Tana liberatutti
Elena Duccillo - 13-03-2002
Conservo molti ricordi dell'infanzia, come la maggior parte di noi presumo. I pomeriggi a giocare nel cortile del palazzo senza i genitori a sorvegliare.
I giochi erano semplici come ingenui eravamo noi, ma non c'erano timori che qualcosa di male ci potesse accadere.
Il gioco più ricorrente era il nascondino: chi si "accecava" contava e più contava più lontano si nascondevano i compagni. Ricordo che contando non pensavo a niente, il pensiero di dove potevano rifugiarsi gli amici arrivava solo a conta ultimata. Mi davo da fare allora per trovarli, correvo come una pazza per non farli arrivare prima di me alla tana, si sarebbero dichiarati vincitori. Il mio impegno era di trovare dove si erano nascosti uno dopo l'altro. La mia rabbia questa: uno solo, l'ultimo quello più furbo e meno leale quando ero convinta di avercela fatta, sì lui,quello introvabile, sbucava a tradimento mentre ero di spalle e urlava...

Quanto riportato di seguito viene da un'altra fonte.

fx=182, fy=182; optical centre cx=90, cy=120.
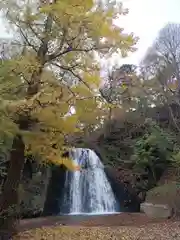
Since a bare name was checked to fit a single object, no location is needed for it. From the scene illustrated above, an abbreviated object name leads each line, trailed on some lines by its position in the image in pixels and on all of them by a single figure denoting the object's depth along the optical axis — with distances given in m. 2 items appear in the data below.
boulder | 8.07
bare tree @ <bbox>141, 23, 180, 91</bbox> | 13.23
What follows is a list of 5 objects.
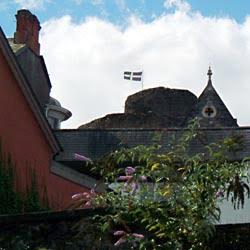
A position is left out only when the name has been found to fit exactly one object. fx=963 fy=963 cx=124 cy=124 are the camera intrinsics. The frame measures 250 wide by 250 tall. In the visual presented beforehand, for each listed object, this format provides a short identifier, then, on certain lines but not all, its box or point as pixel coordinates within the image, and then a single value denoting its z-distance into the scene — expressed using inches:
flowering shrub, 367.4
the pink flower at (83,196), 408.2
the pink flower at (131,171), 403.4
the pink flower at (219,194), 372.5
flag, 2605.8
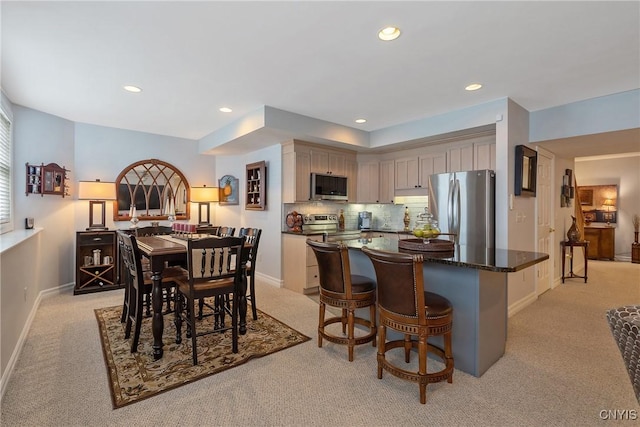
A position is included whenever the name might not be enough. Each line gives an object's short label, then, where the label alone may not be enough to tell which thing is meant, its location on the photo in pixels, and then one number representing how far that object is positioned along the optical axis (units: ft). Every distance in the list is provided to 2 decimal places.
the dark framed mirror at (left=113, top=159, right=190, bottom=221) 17.48
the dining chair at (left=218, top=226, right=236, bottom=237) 12.67
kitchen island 7.57
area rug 7.30
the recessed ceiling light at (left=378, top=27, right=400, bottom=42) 7.59
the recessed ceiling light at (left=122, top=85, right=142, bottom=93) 11.28
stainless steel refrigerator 12.32
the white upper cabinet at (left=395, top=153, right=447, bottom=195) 15.93
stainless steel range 16.74
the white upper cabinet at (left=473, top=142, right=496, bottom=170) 13.94
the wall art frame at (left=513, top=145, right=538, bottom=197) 12.32
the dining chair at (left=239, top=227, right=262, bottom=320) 10.92
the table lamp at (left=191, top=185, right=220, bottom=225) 19.15
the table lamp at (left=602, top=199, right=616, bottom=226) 25.39
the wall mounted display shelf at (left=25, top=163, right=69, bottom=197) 13.71
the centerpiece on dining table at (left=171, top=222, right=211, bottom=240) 12.31
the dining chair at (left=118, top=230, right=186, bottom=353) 8.76
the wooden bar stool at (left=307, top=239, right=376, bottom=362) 8.36
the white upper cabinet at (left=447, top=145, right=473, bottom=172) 14.73
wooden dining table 8.48
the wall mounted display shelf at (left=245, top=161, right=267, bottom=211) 17.28
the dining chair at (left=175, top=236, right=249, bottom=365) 8.11
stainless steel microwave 16.57
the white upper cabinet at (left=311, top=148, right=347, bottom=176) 16.71
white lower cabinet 15.17
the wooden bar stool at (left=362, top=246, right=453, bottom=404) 6.63
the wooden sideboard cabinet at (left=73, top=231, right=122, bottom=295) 14.92
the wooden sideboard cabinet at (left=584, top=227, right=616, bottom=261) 24.88
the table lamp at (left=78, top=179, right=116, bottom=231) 15.12
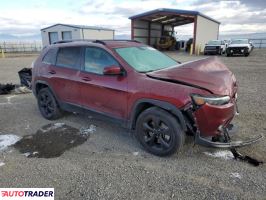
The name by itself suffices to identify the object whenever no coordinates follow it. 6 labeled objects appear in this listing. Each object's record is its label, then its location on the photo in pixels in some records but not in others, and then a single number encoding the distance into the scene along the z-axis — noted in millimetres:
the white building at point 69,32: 31453
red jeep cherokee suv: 3328
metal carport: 27000
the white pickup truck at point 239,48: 21219
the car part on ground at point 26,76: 8164
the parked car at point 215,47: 22922
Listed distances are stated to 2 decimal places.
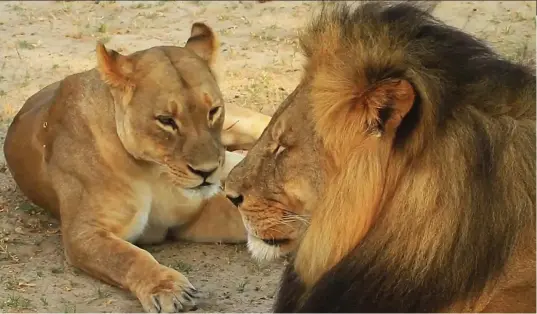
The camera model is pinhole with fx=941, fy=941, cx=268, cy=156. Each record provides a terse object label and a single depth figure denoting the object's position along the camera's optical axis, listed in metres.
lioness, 3.62
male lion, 2.07
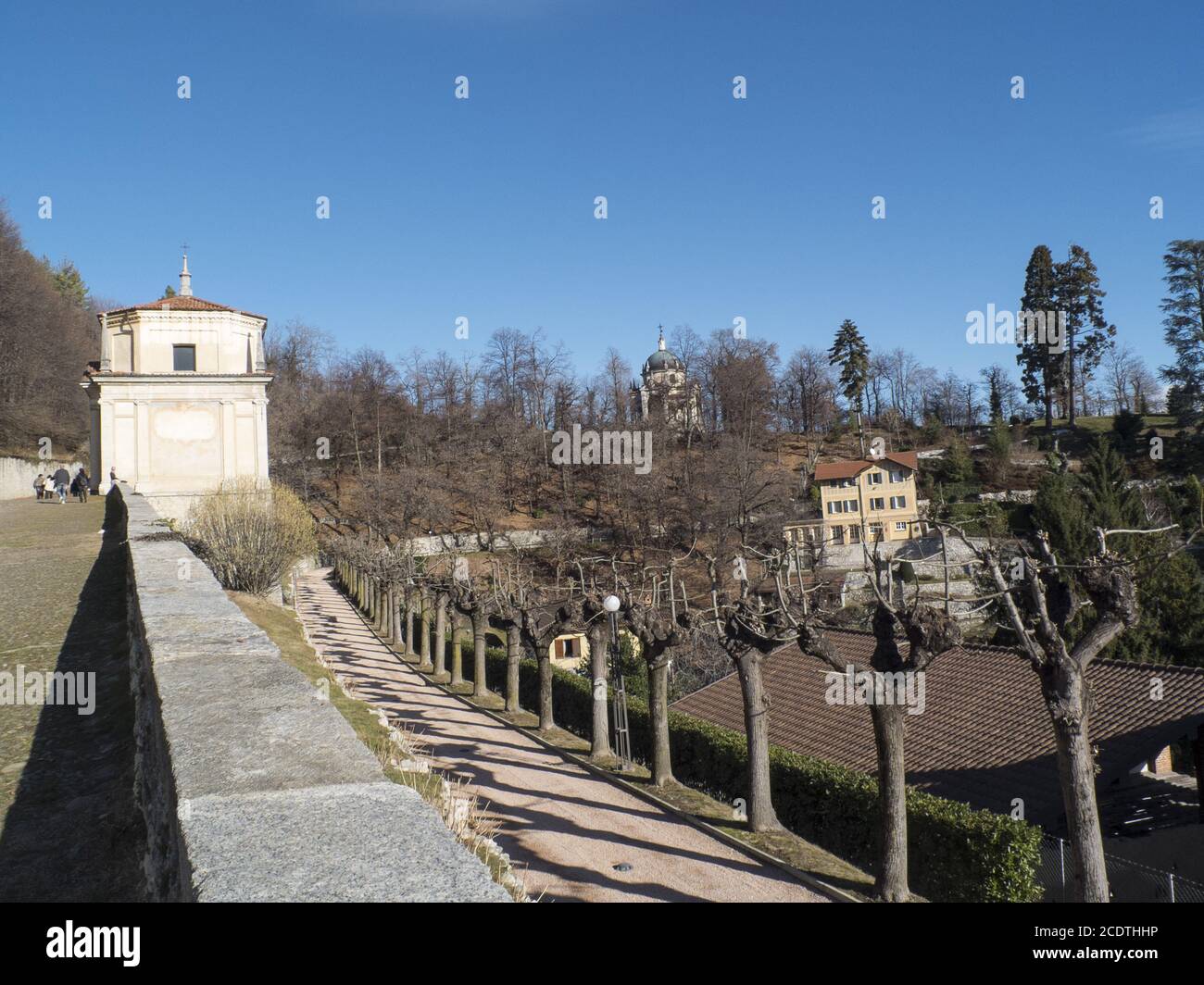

No, non lo dico che cosa urlava, perchè chi è stato bambino se lo ricorda come me.
Nella vita cambiano i giochi anzi cambia il gioco, il carattere forse quello no.
Quante volte mi è capitato di pazientare all'inizio alle volte anche senza contare e senza pensare dove si stessero nascondendo i miei colleghi, le istituzioni, le associazioni, le amiche, i parenti.
Tante volte con fiducia sono andata a cercarli perchè si erano nascosti.
Sempre sono stata al gioco pensando di potercela fare, di battere la mano sul muro per dire "Tana!" correndo per arrivare prima di loro.
Mannaggia quando la levano la regola che basta una persona che ti prende alle spalle e a quel muro arriva prima di te!
Basta una mano per cancellare tutti i tuoi sforzi: la mano dell'ultimo arrivato che ti fa tanta rabbia ma che fa inesorabilmente incominciare il gioco da capo.